Where We Go from Here

Agencies will be what agencies will be. Those who are good at Declaring will continue to do so, while we who have grown up in the business of Doing will keep marching down that road. The choice is up to you Brand Marketers out there. You must decide whether to cast your lot in one direction or the other, or keep both on hand and do the hard work of balancing their perspectives (and egos). If you think the world will continue to be ruled by clever interruption and one-word taglines, then please don’t waste your time and money dealing with leading digital agencies. But if you believe that the future is about creating true connections with your customers by adding value to their lives, then go ahead and give any one of us a call. We’re standing by and ready to help Lead and Do.
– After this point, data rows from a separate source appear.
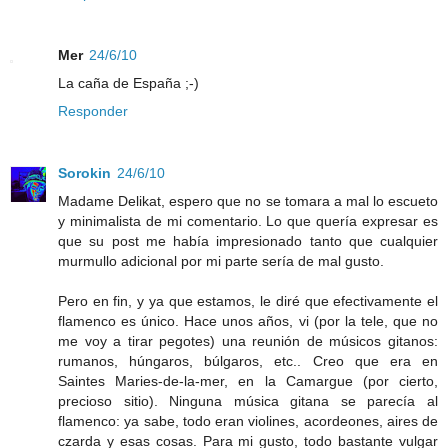
Mer
24/6/10
La caña de España ;-)
Responder
Sorokin
24/6/10
Madame Delikat, espero que no se tomara a mal lo escueto
y minimalista de mi comentario. Lo que quería expresar es
que su post me había impresionado tanto que cualquier
murmullo adicional por mi parte sería de mal gusto.
Pero en fin, y ya que estamos, le diré que efectivamente el
flamenco es único. Hace unos años, vi (por la tele, que no
me voy a tirar pegotes) una reunión de músicos gitanos:
rumanos, húngaros, búlgaros, etc.. Creo que era en
Saintes Maries-de-la-mer, en la Camargue (por cierto,
precioso sitio). Ninguna música gitana se parecía al
flamenco: ya sabe, todo eran violines, acordeones, aires de
czarda y esas cosas. Para mi gusto, todo bastante vulgar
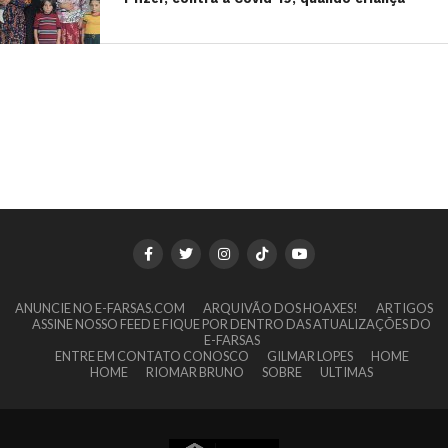
ANUNCIE NO E-FARSAS.COM
ARQUIVÃO DOS HOAXES!
ARTIGOS
ASSINE NOSSO FEED E FIQUE POR DENTRO DAS ATUALIZAÇÕES DO
E-FARSAS
ENTRE EM CONTATO CONOSCO
GILMAR LOPES
HOME
HOME
RIOMAR BRUNO
SOBRE
ULTIMAS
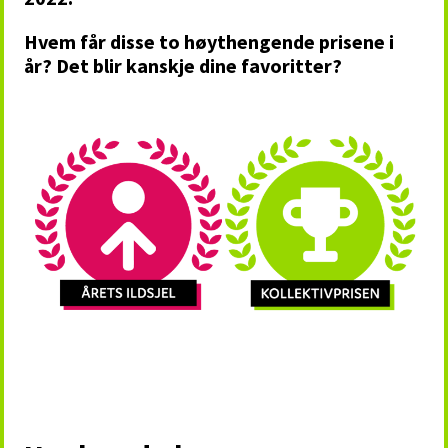
Hvem får disse to høythengende prisene i
år? Det blir kanskje dine favoritter?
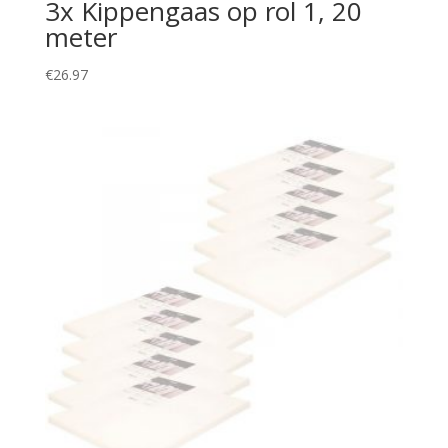
3x Kippengaas op rol 1, 20
meter
€
26.97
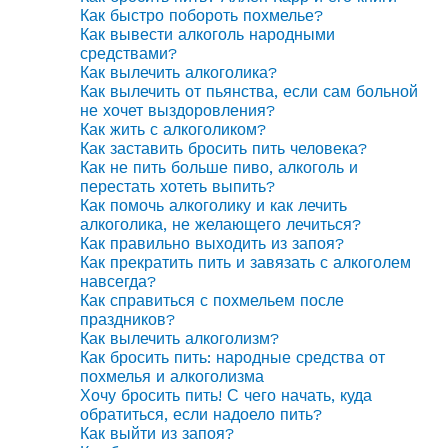
Как быстро побороть похмелье?
Как вывести алкоголь народными
средствами?
Как вылечить алкоголика?
Как вылечить от пьянства, если сам больной
не хочет выздоровления?
Как жить с алкоголиком?
Как заставить бросить пить человека?
Как не пить больше пиво, алкоголь и
перестать хотеть выпить?
Как помочь алкоголику и как лечить
алкоголика, не желающего лечиться?
Как правильно выходить из запоя?
Как прекратить пить и завязать с алкоголем
навсегда?
Как справиться с похмельем после
праздников?
Как вылечить алкоголизм?
Как бросить пить: народные средства от
похмелья и алкоголизма
Хочу бросить пить! С чего начать, куда
обратиться, если надоело пить?
Как выйти из запоя?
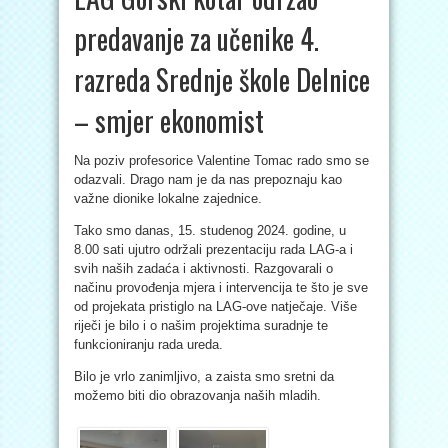
predavanje za učenike 4.
razreda Srednje škole Delnice
– smjer ekonomist
Na poziv profesorice Valentine Tomac rado smo se
odazvali. Drago nam je da nas prepoznaju kao
važne dionike lokalne zajednice.
Tako smo danas, 15. studenog 2024. godine, u
8.00 sati ujutro održali prezentaciju rada LAG-a i
svih naših zadaća i aktivnosti. Razgovarali o
načinu provođenja mjera i intervencija te što je sve
od projekata pristiglo na LAG-ove natječaje. Više
riječi je bilo i o našim projektima suradnje te
funkcioniranju rada ureda.
Bilo je vrlo zanimljivo, a zaista smo sretni da
možemo biti dio obrazovanja naših mladih.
Kellogg’s Cuts Costs and Invests in Meaning

Monday, September 22nd, 2008

In a recent message to investors at a Lehman Brothers Back-to-School Consumer Conference, Kellogg’s CMO Mark Baynes bragged of his company’s success at cutting costs in marketing through improved efficiency. Baynes mentioned several smart tactics related to traditional advertising, such as pooling commercial shoots and promotional analysis. But buried on page 71 of the Advertising Age coverage of his speech is a report that Kellogg’s is seeing strong results from a great example of meaningful marketing.

Baynes specifically mentioned that his company sees online ROI surpass that of broadcast TV “by a factor of well over two.”  Interestingly, the company’s most visible example of digital marketing is a two-year-long effort called The Special K Challenge.
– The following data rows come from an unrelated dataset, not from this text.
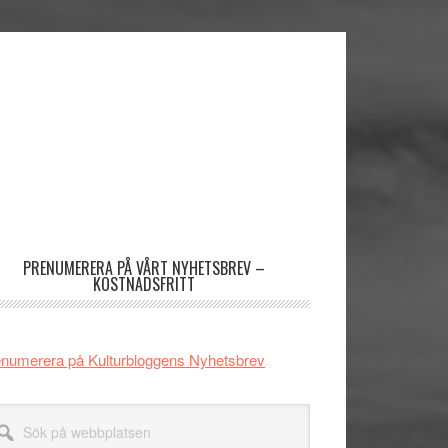
imärt
dofält
PRENUMERERA PÅ VÅRT NYHETSBREV –
KOSTNADSFRITT
numerera på Kulturbloggens Nyhetsbrev
k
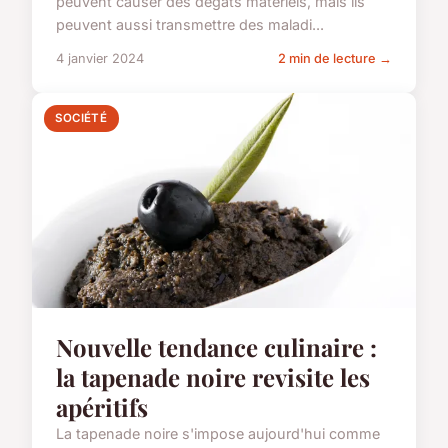
peuvent causer des dégâts matériels, mais ils
peuvent aussi transmettre des maladi...
4 janvier 2024
2 min de lecture →
SOCIÉTÉ
Nouvelle tendance culinaire :
la tapenade noire revisite les
apéritifs
La tapenade noire s'impose aujourd'hui comme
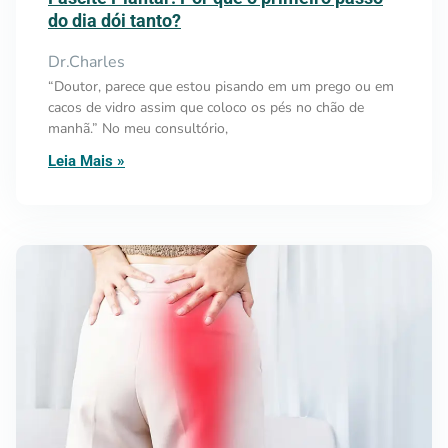
do dia dói tanto?
Dr.Charles
“Doutor, parece que estou pisando em um prego ou em
cacos de vidro assim que coloco os pés no chão de
manhã.” No meu consultório,
Leia Mais »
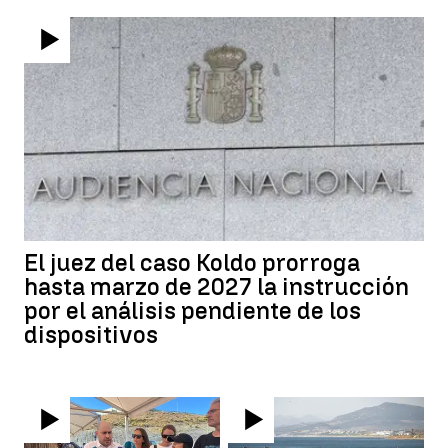
El juez del caso Koldo prorroga
hasta marzo de 2027 la instrucción
por el análisis pendiente de los
dispositivos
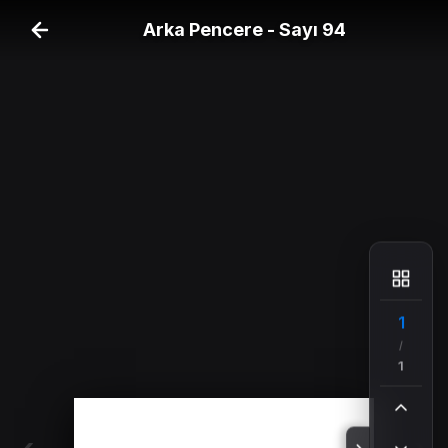
Arka Pencere - Sayı 94
1
/
1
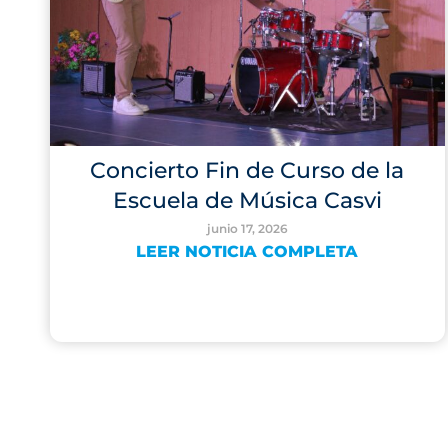
Concierto Fin de Curso de la
Escuela de Música Casvi
junio 17, 2026
LEER NOTICIA COMPLETA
The Special K Challenge holds a significant promise of meaning for consumers. It suggests that participants can drop a full dress size in two weeks by adopting a habit of two bowls of cereal a day for two weeks. The program includes customized plans and email tips from a trainer and nutritionist. Kellogg’s has partnered with Yahoo! to create a modest community site.

The program appears to be a big success in terms of marketing results as well. Aside from benefiting from the ROI efficiencies mentioned above, CEO David MacKay says the initiative is driving share and boosting cereal consumption outside of breakfast – a huge upside opportunity.

It is likely that many more marketing leaders will move dollars to digital marketing, as Kellogg’s ROI numbers are certainly not limited to the cereal aisle. My hope is that this current shift of focus doesn’t just mean more banner ads – but rather that brands rethink their entire marketing approach and use the digital channel to actually add value to their customers’ lives.